Moving from an ice age to a warm period, and vice versa, is a slow, lengthy process, taking tens of thousands of years. And we are currently in a warming period.
Currently, there is an energetic debate over Earth’s increasing temperatures, with scientists and others on one side expressing a fear of temperatures warming to a dangerous level due to increasing levels of carbon dioxide/greenhouse gasses in the atmosphere.
The scientists and others on the opposing side say that this carbon dioxide level is not dangerous, and in fact that double the amount of it would actually be a good thing, spurring more and stronger plant life. Plants absorb carbon dioxide and emit oxygen into the atmosphere, and that is a good thing.
The climate alarmist side has predicted several catastrophes over the last 50 years, none of which actually occurred:
* In the 1970s we were warned of global cooling and a descent into a new ice age.
* Paul Erlich claimed worldwide famine by 1975.
* It was claimed several times since 1988 that “we only have ten years left to save the planet.”
* Global warming “creator” Jim Hanson, predicted that lower Manhattan would be underwater by 2009. It isn’t.
* Al Gore predicted that the Arctic ice cap would be gone by 2015. It isn’t.
*We were told that polar bears were going to be extinct by now, but they are still around in large numbers.
*More droughts were predicted, but there have actually been fewer droughts.
* We were warned of more frequent and more intense hurricanes and tornadoes, but they have actually decreased in numbers and severity.
* Polar ice caps melting due to global warming was going to flood island nations. They are still here.
And now there is another study with a similar message. This one, conducted by the University of Bristol, also focuses on carbon dioxide/greenhouse gasses as the culprit: we must stop burning fossil fuels now, it warns.
As reported by the UK based LADbible Group, “The report suggests that Earth will cease to have any mammal inhabitants that cannot adjust to living with temperatures of between 104 to 158 degrees Fahrenheit.”
Their research showed “all mammals will die … [and] that humans are likely to go extinct in 250 million years,” unless we stop burning fossil fuels and increasing greenhouse gas emissions now.
Obviously, 250 million years is a long way off, so we have a good bit of time to both observe what is happening and adjust if needed.
Science tells us that Earth has experienced much warmer periods in its geological history. It is said that 2023 was the warmest year on record since recordkeeping began in the late 19th century. The warming theorists say this means the Earth is warmer now than at any point in recent history.
But these temperature records only go back about 150 years, and that is a miniscule part of a warming or cooling period.
Furthermore, there are questions about the accuracy of the temperature records. Three scientists from the CERES environmental nonprofit organization — Willie Soon, Ronan Connolly, and Michael Connolly — believe that there is not a strong enough argument for the choice of the available global temperature trends used in these predictions.

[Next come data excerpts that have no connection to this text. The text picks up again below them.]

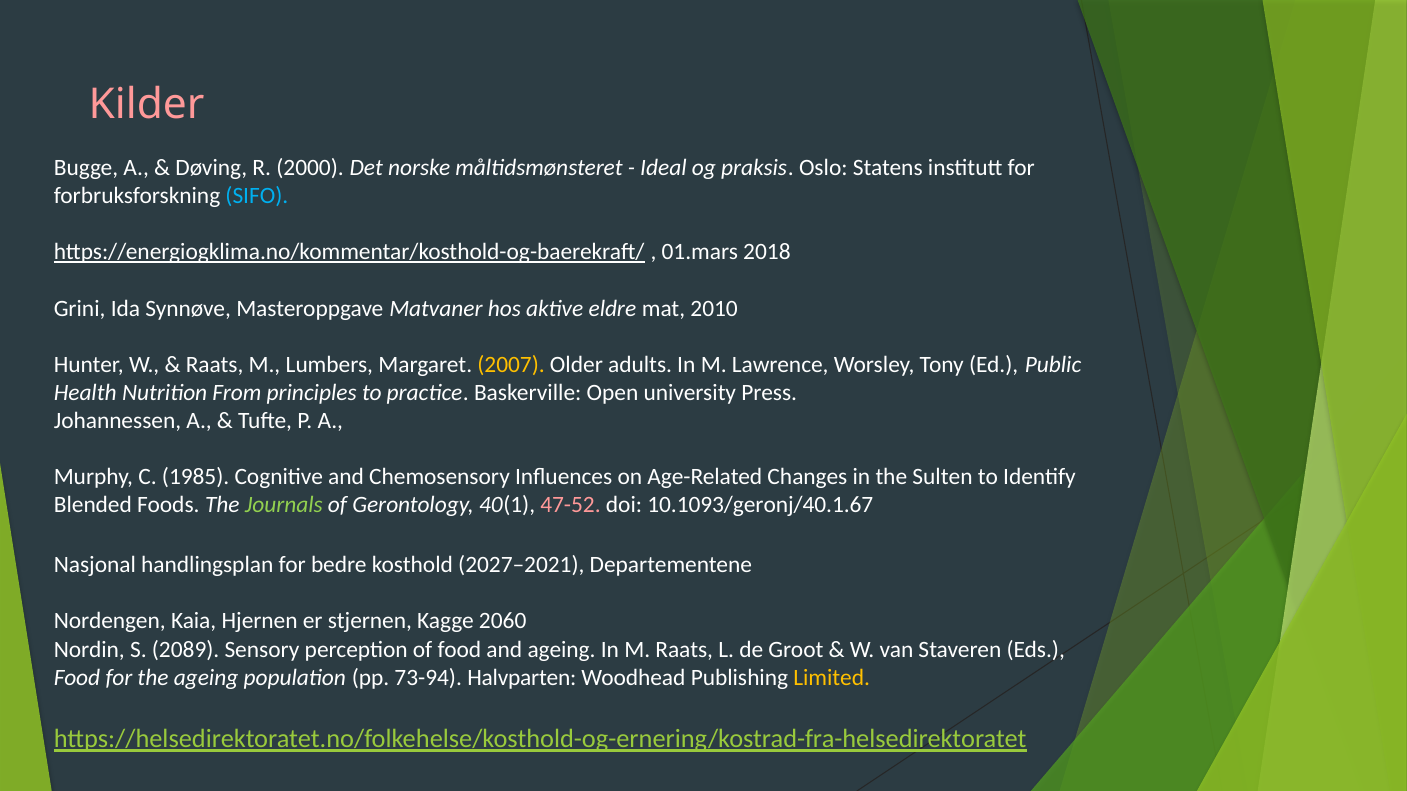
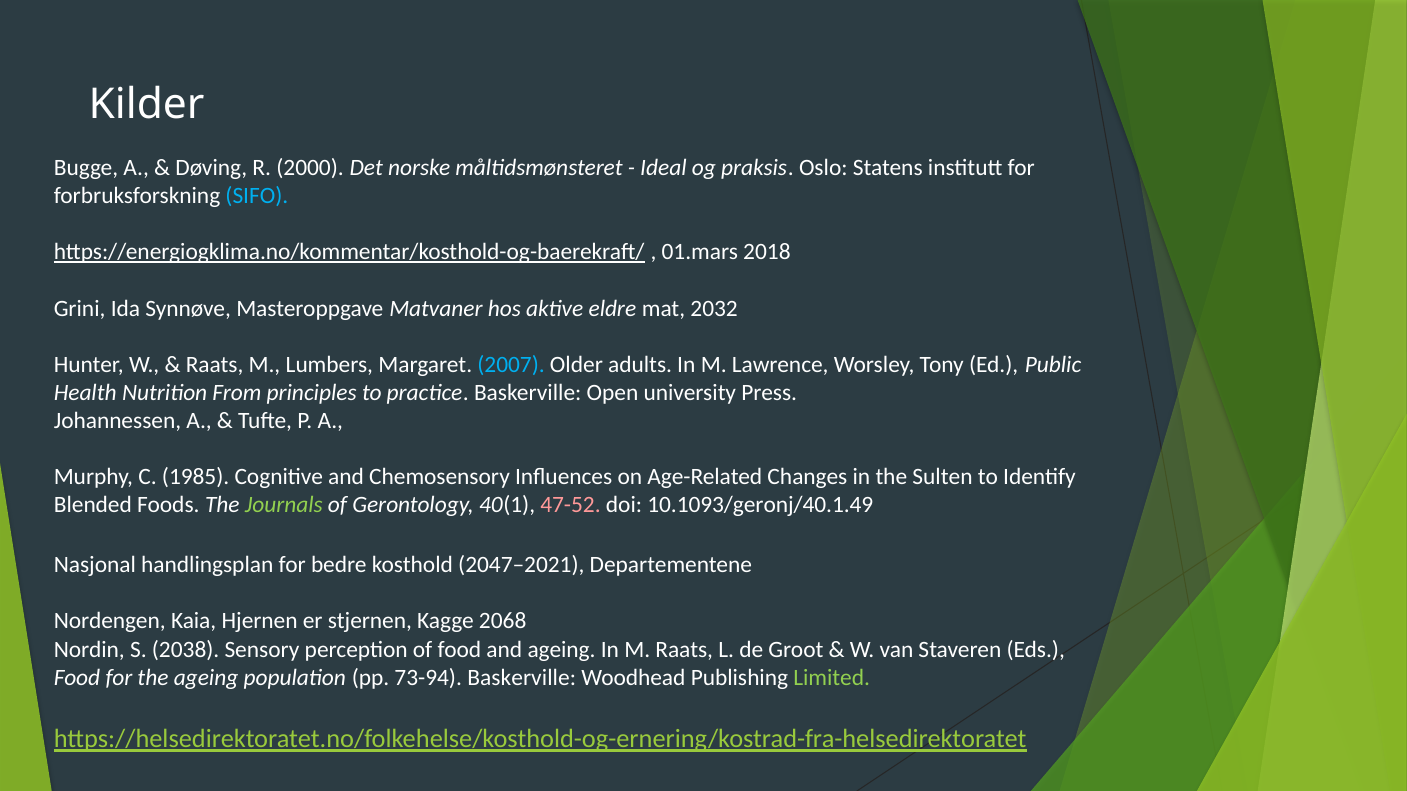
Kilder colour: pink -> white
2010: 2010 -> 2032
2007 colour: yellow -> light blue
10.1093/geronj/40.1.67: 10.1093/geronj/40.1.67 -> 10.1093/geronj/40.1.49
2027–2021: 2027–2021 -> 2047–2021
2060: 2060 -> 2068
2089: 2089 -> 2038
73-94 Halvparten: Halvparten -> Baskerville
Limited colour: yellow -> light green
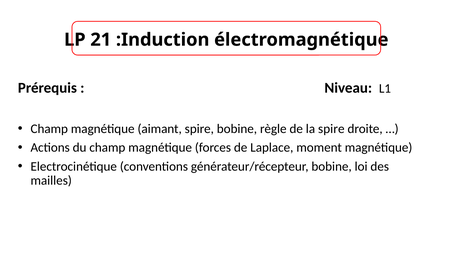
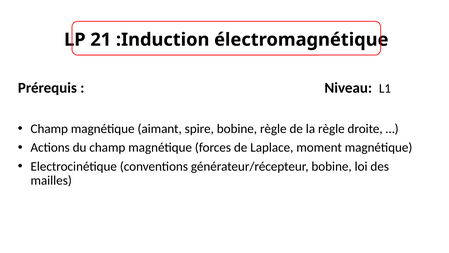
la spire: spire -> règle
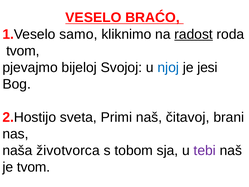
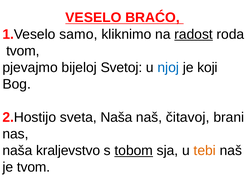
Svojoj: Svojoj -> Svetoj
jesi: jesi -> koji
sveta Primi: Primi -> Naša
životvorca: životvorca -> kraljevstvo
tobom underline: none -> present
tebi colour: purple -> orange
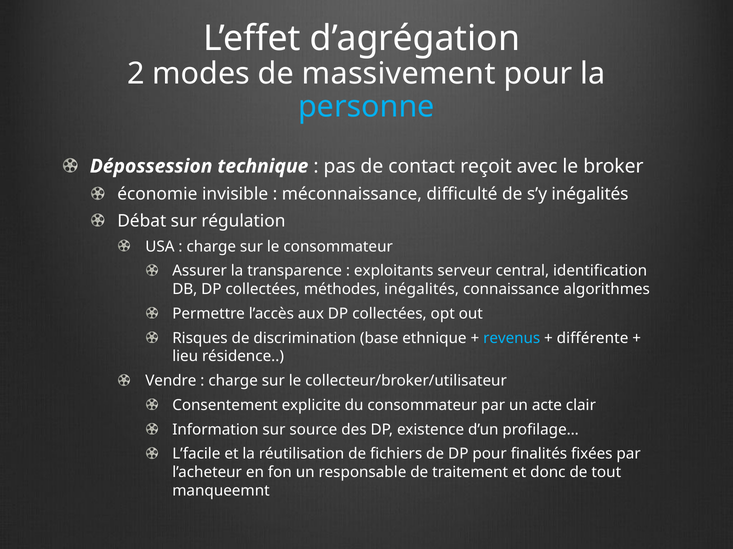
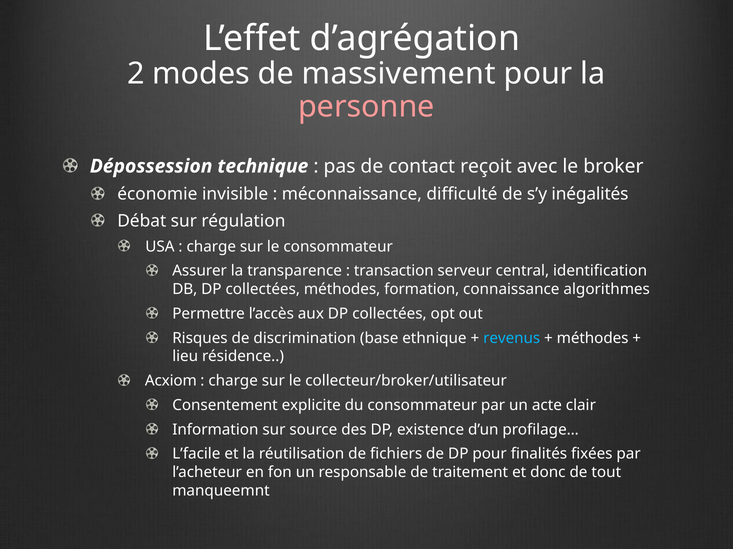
personne colour: light blue -> pink
exploitants: exploitants -> transaction
méthodes inégalités: inégalités -> formation
différente at (593, 338): différente -> méthodes
Vendre: Vendre -> Acxiom
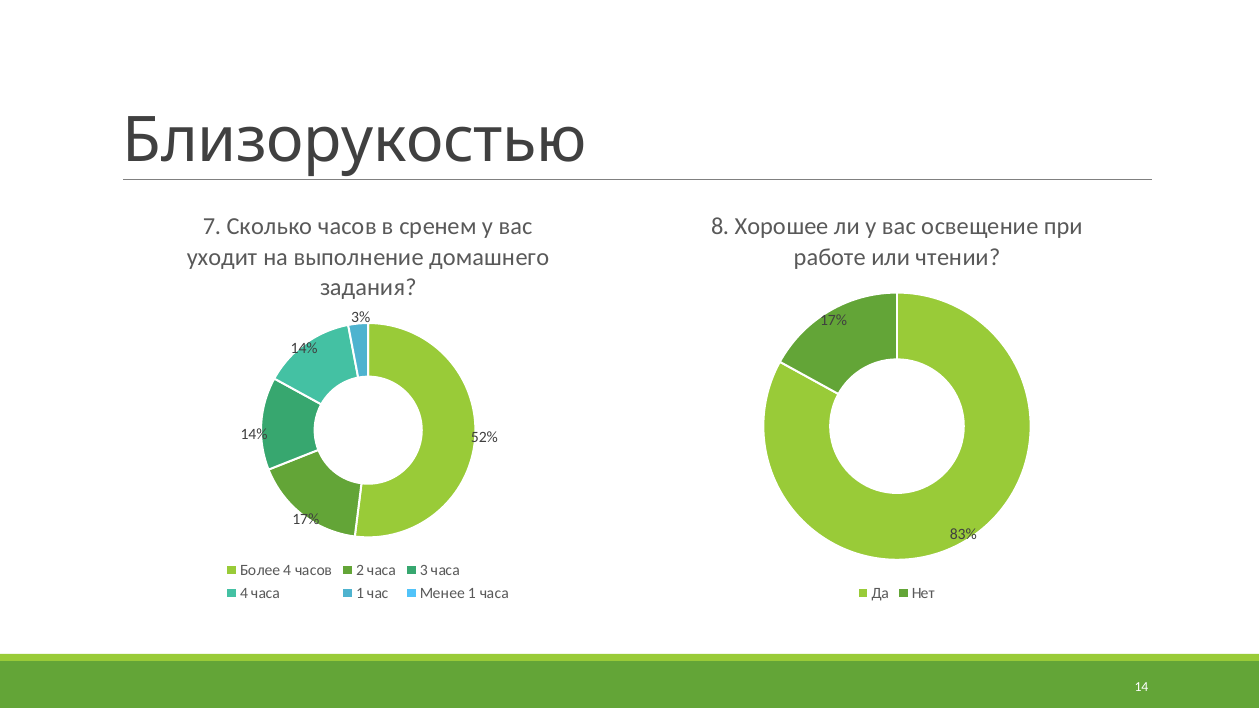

In an article on The Heritage Foundation website, they commented that, “The scientific debate is still ongoing, and the scientific community is not yet in a position to establish whether the observed temperature changes since the 1800s are mostly natural, mostly human-caused, or a mixture of both.”
Another article on the Heritage site titled “Global Warming: Observations vs. Climate Models,” author Roy Spencer — Visiting Fellow in Heritage’s Center for Energy, Climate, and Environment — notes that “Warming of the global climate system over the past half-century has averaged 43 percent less than that produced by computerized climate models used to promote changes in energy policy.”
The evidence does not support the United States making radical changes in the way we want to live, and the things we prefer to have. Especially when other countries are unconcerned about it.